Dominique insista sur le fait qu’avant la loi de 2002, le Conservatoire ne pouvait pas intervenir sur le domaine public maritime, limitant par la même la pertinence de ses actions. Depuis il peut devenir propriétaire de cet ourlet marin et mener une politique plus rationnelle dans sa gestion. Il rappela que cette région connaissait surtout une occupation saisonnière bercée au rythme des labours, des semences et des moissons et donc les Agriates (19,dont le nom viendrait du mot latin Ager qui veut dire champ.) ont une vocation de reconquête pastorale.
Jusqu'au début du XXème siècle, les agriculteurs travaillaient encore des milliers de pieds d'oliviers, cultivaient le blé; récoltaient amandes, citrons et figues. Les Agriates furent aussi une grande terre de transhumance des bergers du Niolu et d'Ascu en des temps où l’homme fusionnait avec la nature pour sa survie.

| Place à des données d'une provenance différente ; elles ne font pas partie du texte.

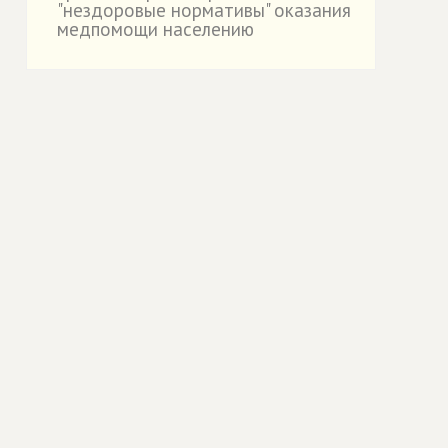
"нездоровые нормативы" оказания
медпомощи населению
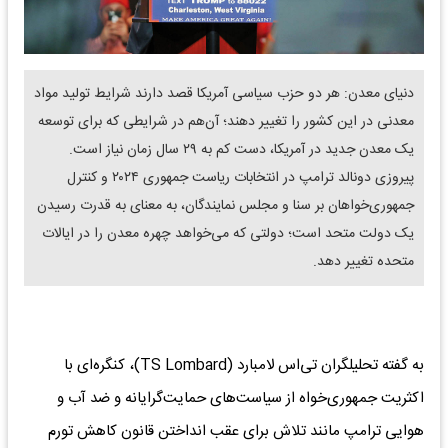
دنیای معدن: هر دو حزب سیاسی آمریکا قصد دارند شرایط تولید مواد
معدنی در این کشور را تغییر دهند؛ آن‌هم در شرایطی که برای توسعه
یک معدن جدید در آمریکا، دست کم به ۲۹ سال زمان نیاز است.
پیروزی دونالد ترامپ در انتخابات ریاست جمهوری ۲۰۲۴ و کنترل
جمهوری‌خواهان بر سنا و مجلس نمایندگان، به معنای به قدرت رسیدن
یک دولت متحد است؛ دولتی که می‌‌‌خواهد چهره معدن را در ایالات
متحده تغییر دهد.
به گفته تحلیلگران تی‌‌‌اس لامبارد (TS Lombard)، کنگره‌ای با
اکثریت جمهوری‌خواه از سیاست‌های حمایت‌گرایانه و ضد آب و
هوایی ترامپ مانند تلاش برای عقب انداختن قانون کاهش تورم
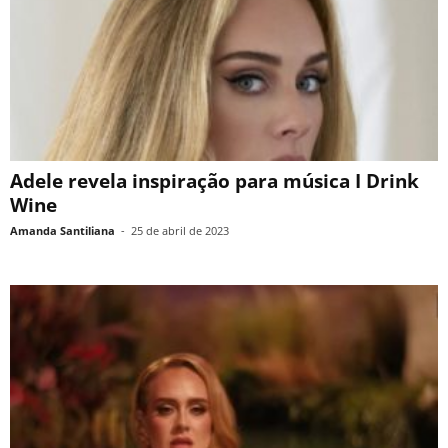
Adele revela inspiração para música I Drink
Wine
Amanda Santiliana
-
25 de abril de 2023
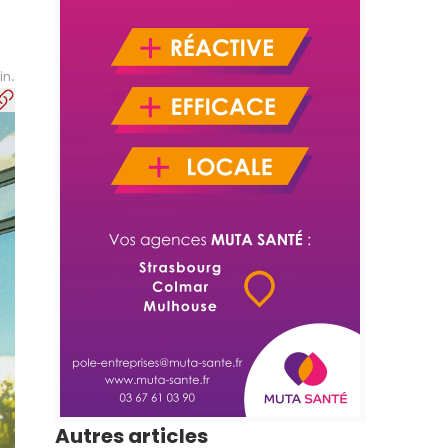
in.
Autres articles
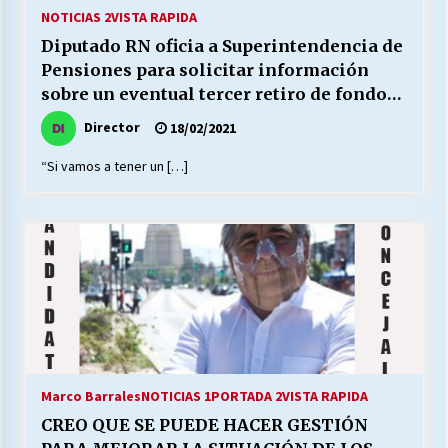
27/07/2026
NOTICIAS 2
VISTA RAPIDA
Diputado RN oficia a Superintendencia de
MUNICIPALIDAD, TRABAJADORES, CLIMA
Pensiones para solicitar información
LABORAL:
sobre un eventual tercer retiro de fondos
13/07/2026
de la AFP
Director
18/02/2021
Escuela hospitalaria El Carmen de Maipu.
“Si vamos a tener un […]
25/06/2026
¿Qué habrían dicho?
23/06/2026
VOLVER A SER ALTERNATIVA
16/06/2026
Marco Barrales
NOTICIAS 1
PORTADA 2
VISTA RAPIDA
MUNICIPALIDADES, HONORARIOS, DESPIDOS
CREO QUE SE PUEDE HACER GESTIÓN
28/05/2026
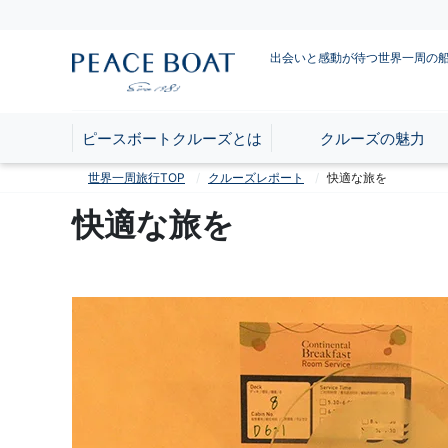
出会いと感動が待つ世界一周の
ピースボートクルーズとは
クルーズの魅力
世界一周旅行TOP
クルーズレポート
快適な旅を
快適な旅を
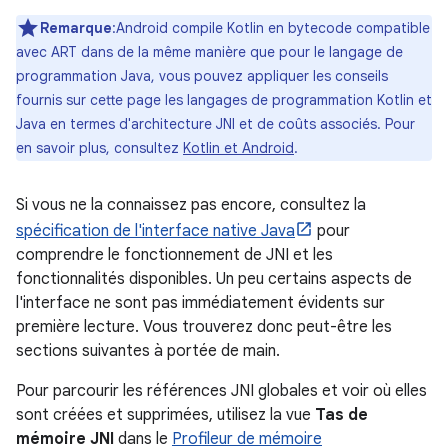
Remarque
:Android compile Kotlin en bytecode compatible
avec ART dans de la même manière que pour le langage de
programmation Java, vous pouvez appliquer les conseils
fournis sur cette page les langages de programmation Kotlin et
Java en termes d'architecture JNI et de coûts associés. Pour
en savoir plus, consultez
Kotlin et Android
.
Si vous ne la connaissez pas encore, consultez la
spécification de l'interface native Java
pour
comprendre le fonctionnement de JNI et les
fonctionnalités disponibles. Un peu certains aspects de
l'interface ne sont pas immédiatement évidents sur
première lecture. Vous trouverez donc peut-être les
sections suivantes à portée de main.
Pour parcourir les références JNI globales et voir où elles
sont créées et supprimées, utilisez la vue
Tas de
mémoire JNI
dans le
Profileur de mémoire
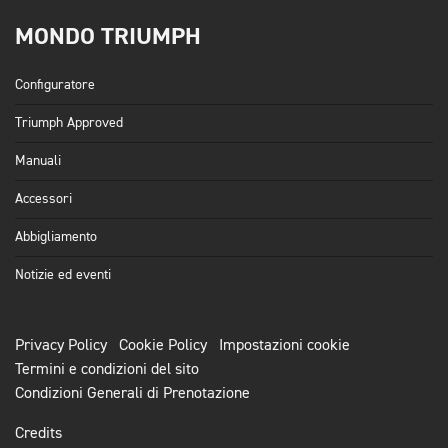
MONDO TRIUMPH
Configuratore
Triumph Approved
Manuali
Accessori
Abbigliamento
Notizie ed eventi
Privacy Policy
Cookie Policy
Impostazioni cookie
Termini e condizioni del sito
Condizioni Generali di Prenotazione
Credits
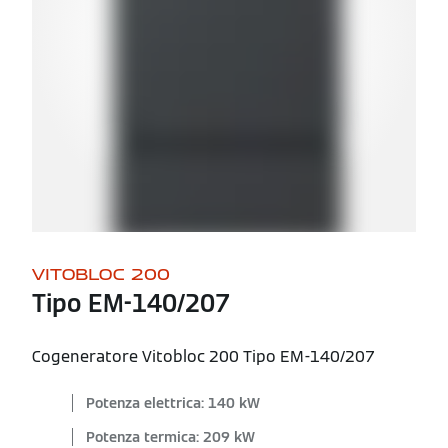
VITOBLOC 200
Tipo EM-140/207
Cogeneratore Vitobloc 200 Tipo EM-140/207
Potenza elettrica: 140 kW
Potenza termica: 209 kW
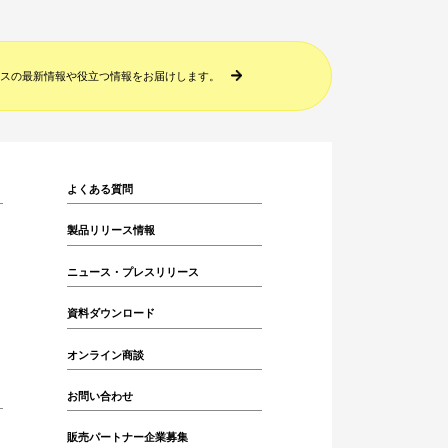
スの最新情報や役立つ情報をお届けします。
よくある質問
製品リリース情報
ニュース・プレスリリース
資料ダウンロード
オンライン商談
お問い合わせ
販売パートナー企業募集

Ne fut-ce que par respect pour le peuple laborieux des bergers et des cultivateurs qui s’usèrent dans ce milieu hostile tout en le respectant, chacun comprit l’importance de l’action menée par le Conservatoire.
On prétend même, que certains perçurent dans les alentours de l’aghja, les mânes des anciens occupants, reconnaissantes à ces vivants de la préservation des lieux et de la conscience de tout leur labeur.